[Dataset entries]
=======

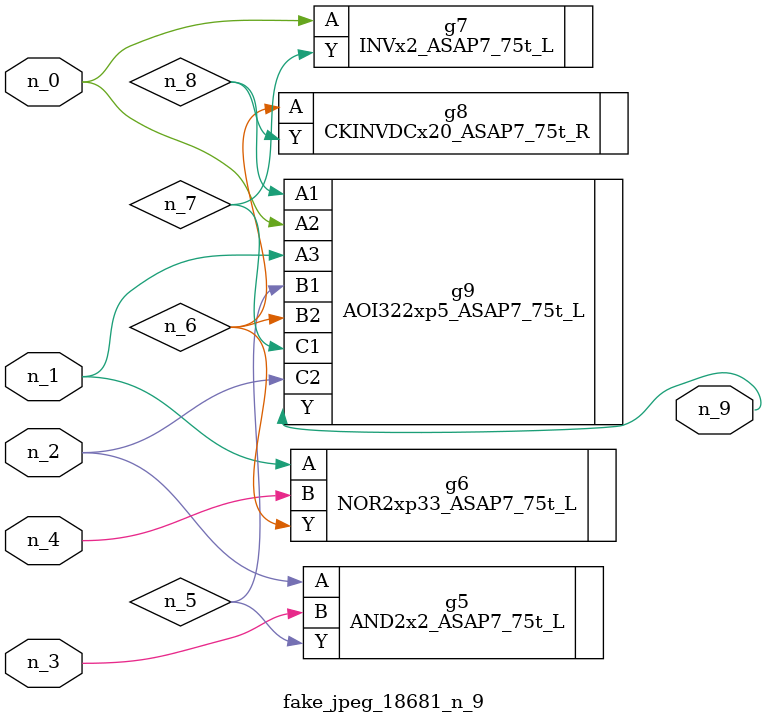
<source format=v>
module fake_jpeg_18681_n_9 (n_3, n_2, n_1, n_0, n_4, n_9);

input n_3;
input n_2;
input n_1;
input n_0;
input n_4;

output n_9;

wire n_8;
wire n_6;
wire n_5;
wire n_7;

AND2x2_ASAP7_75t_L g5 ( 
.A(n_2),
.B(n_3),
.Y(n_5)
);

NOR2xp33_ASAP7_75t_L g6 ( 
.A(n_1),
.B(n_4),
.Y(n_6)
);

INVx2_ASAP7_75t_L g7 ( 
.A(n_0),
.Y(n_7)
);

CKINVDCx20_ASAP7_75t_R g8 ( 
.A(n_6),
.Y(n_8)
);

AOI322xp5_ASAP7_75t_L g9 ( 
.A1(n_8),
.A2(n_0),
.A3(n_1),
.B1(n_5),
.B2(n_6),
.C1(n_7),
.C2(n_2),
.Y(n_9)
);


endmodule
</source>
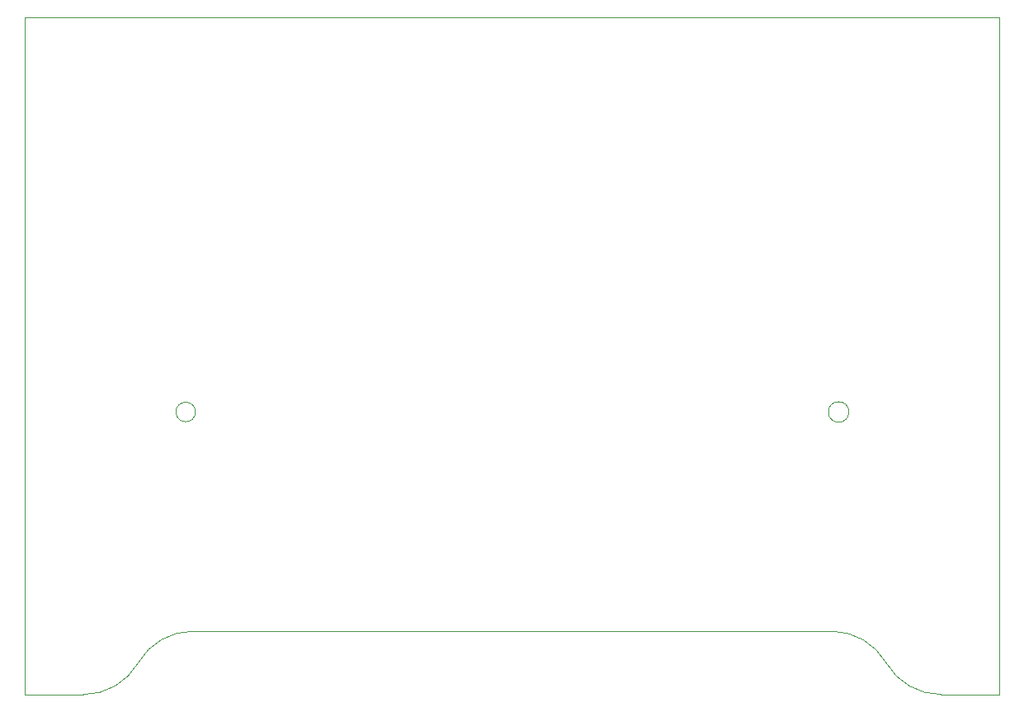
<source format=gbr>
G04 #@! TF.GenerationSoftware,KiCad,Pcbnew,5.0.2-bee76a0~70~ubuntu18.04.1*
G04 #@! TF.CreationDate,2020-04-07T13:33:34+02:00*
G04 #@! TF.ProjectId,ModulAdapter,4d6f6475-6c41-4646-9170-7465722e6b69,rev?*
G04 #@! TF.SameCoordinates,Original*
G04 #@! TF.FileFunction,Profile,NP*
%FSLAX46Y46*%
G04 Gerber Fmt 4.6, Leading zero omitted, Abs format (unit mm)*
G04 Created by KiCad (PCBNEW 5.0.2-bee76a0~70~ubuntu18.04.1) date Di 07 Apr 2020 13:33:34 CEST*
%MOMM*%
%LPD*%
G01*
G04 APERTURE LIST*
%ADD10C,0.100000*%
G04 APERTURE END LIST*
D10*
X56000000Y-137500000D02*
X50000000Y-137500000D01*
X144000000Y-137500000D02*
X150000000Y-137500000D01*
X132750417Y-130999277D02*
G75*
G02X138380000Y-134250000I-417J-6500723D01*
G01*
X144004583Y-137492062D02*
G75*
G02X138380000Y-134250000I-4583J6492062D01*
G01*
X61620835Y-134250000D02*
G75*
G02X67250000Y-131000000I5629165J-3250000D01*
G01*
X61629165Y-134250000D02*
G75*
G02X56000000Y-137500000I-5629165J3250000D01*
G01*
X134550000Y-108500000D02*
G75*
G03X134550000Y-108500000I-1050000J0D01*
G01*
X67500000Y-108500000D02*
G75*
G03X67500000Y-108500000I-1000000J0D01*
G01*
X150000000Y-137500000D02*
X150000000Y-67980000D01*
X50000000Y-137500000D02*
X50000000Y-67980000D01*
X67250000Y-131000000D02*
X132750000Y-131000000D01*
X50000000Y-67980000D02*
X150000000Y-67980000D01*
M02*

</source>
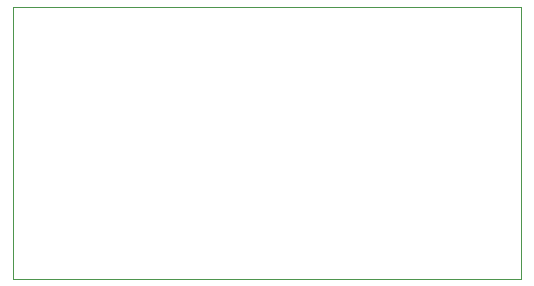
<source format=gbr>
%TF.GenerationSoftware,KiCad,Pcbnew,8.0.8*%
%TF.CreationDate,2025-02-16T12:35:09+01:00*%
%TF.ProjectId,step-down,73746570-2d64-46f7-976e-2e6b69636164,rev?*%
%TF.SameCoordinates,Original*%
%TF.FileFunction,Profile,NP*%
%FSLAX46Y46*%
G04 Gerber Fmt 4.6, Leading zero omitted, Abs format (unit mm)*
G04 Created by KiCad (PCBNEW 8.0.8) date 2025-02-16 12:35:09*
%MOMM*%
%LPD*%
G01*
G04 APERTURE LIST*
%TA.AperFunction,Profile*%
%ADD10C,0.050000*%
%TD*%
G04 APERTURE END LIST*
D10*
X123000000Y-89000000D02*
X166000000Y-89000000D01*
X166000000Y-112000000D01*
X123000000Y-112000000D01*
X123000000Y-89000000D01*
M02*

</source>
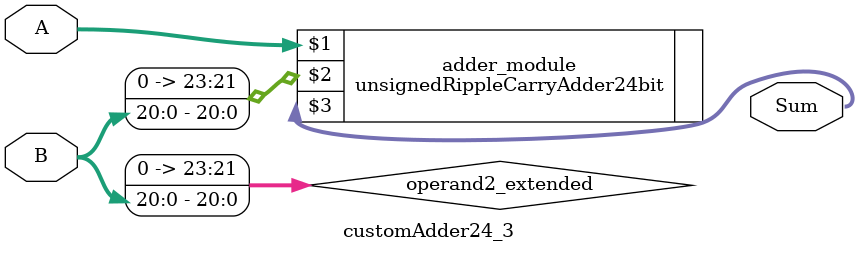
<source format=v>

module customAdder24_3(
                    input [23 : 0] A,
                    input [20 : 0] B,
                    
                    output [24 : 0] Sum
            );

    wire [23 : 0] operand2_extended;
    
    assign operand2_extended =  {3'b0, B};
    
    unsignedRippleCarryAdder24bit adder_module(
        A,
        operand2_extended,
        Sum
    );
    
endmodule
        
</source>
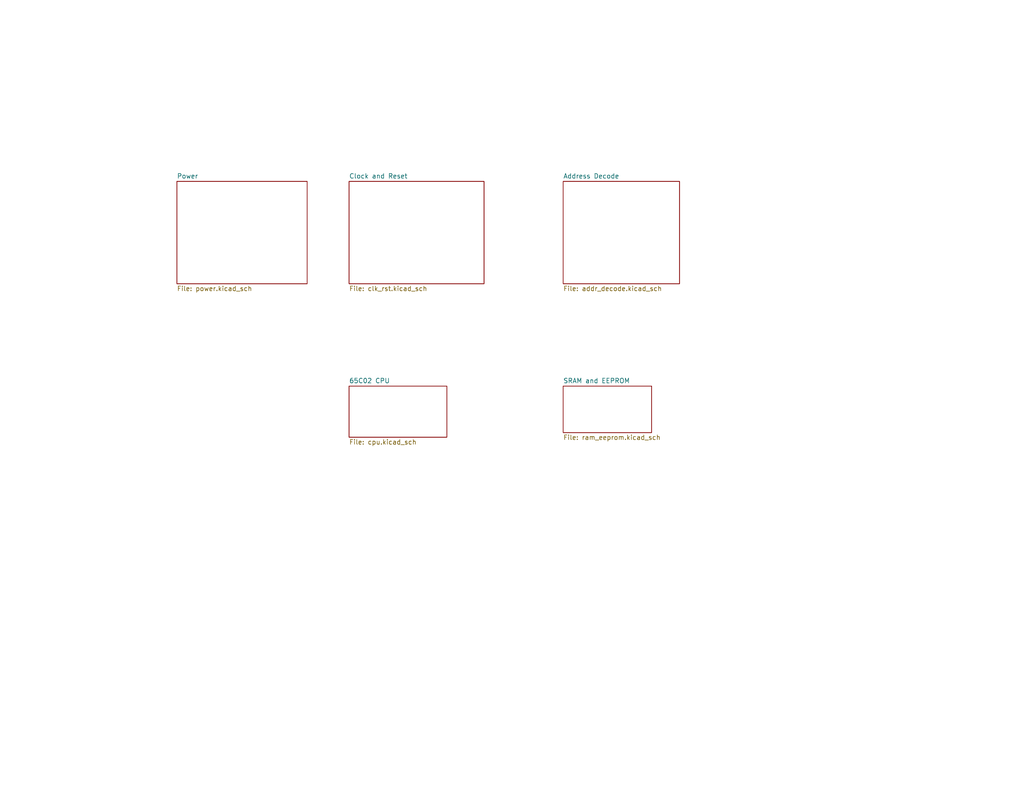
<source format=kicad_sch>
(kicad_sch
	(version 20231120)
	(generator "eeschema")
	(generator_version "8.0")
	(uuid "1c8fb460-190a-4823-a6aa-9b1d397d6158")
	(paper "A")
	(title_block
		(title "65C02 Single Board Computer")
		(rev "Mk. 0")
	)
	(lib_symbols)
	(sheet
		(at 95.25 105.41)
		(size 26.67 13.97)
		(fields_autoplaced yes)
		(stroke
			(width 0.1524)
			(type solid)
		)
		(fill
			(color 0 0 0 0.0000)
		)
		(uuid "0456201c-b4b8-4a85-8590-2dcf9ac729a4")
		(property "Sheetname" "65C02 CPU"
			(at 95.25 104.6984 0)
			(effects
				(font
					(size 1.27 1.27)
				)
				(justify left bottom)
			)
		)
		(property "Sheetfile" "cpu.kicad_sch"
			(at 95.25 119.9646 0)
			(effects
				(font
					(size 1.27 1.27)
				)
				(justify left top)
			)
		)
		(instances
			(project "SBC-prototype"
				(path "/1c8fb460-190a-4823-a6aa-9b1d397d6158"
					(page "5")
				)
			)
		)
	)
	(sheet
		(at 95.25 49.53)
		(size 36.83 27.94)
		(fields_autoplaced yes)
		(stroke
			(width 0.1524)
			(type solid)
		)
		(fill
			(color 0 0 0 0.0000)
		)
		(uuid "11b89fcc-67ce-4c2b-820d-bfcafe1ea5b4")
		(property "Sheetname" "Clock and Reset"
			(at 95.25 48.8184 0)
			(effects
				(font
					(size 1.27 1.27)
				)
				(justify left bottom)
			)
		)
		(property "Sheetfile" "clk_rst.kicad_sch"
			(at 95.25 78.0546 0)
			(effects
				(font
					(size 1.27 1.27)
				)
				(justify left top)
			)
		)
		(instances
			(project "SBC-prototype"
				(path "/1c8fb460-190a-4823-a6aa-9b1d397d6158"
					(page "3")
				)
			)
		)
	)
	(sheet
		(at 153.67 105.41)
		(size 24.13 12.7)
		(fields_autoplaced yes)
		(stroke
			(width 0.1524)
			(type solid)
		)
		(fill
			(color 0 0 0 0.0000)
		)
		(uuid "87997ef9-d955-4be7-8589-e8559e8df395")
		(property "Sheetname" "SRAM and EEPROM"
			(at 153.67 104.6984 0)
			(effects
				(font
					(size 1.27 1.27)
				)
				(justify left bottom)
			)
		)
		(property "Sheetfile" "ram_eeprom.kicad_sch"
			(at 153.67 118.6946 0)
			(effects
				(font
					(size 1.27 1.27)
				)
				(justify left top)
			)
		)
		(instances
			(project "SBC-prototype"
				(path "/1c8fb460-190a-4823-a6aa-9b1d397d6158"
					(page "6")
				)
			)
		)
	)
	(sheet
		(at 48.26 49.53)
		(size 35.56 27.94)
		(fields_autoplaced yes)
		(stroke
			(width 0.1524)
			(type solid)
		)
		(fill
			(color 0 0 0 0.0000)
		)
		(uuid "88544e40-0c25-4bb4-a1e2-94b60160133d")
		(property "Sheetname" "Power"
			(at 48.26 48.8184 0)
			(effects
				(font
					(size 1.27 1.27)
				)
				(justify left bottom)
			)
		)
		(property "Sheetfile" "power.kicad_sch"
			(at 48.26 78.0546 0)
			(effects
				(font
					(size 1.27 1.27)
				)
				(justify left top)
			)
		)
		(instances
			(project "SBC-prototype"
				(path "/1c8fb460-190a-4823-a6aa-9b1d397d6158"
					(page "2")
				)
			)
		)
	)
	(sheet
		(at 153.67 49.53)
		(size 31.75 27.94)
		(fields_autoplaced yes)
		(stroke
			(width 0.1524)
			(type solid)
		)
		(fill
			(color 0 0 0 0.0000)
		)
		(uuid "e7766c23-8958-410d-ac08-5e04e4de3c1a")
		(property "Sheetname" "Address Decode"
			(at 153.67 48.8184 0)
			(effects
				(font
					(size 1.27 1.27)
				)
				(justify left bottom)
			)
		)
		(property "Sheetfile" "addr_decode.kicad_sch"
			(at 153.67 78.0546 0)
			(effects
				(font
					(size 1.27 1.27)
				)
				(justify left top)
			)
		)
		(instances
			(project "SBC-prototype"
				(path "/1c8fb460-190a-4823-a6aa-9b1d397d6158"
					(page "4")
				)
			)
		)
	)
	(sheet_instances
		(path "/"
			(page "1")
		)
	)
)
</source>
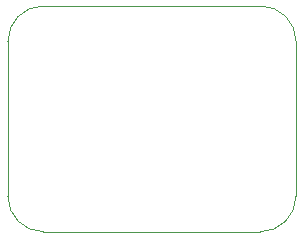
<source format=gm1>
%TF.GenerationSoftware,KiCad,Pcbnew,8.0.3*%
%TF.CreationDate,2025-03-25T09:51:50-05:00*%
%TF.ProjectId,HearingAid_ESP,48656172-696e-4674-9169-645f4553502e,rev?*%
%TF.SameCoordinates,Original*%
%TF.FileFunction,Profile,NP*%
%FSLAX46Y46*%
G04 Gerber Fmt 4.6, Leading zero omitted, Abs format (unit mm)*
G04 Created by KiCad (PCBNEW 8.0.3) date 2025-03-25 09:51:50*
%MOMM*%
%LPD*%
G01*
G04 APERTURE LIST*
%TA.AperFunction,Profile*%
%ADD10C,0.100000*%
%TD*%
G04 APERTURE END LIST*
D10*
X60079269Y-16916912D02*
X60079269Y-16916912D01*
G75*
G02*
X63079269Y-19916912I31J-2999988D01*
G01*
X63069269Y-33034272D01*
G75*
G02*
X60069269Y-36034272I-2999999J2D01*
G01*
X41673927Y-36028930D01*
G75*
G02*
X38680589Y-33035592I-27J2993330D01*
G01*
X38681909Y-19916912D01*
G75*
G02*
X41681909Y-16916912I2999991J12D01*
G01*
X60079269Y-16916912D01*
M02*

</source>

=======

* ACTIVITY: Every line holding the string "CreationDate" should be copied here, so please find those lines in the data.

* RESPONSE AREA:
G04 #@! TF.CreationDate,2020-04-07T13:33:34+02:00*
%TF.CreationDate,2025-02-16T12:35:09+01:00*%
%TF.CreationDate,2025-03-25T09:51:50-05:00*%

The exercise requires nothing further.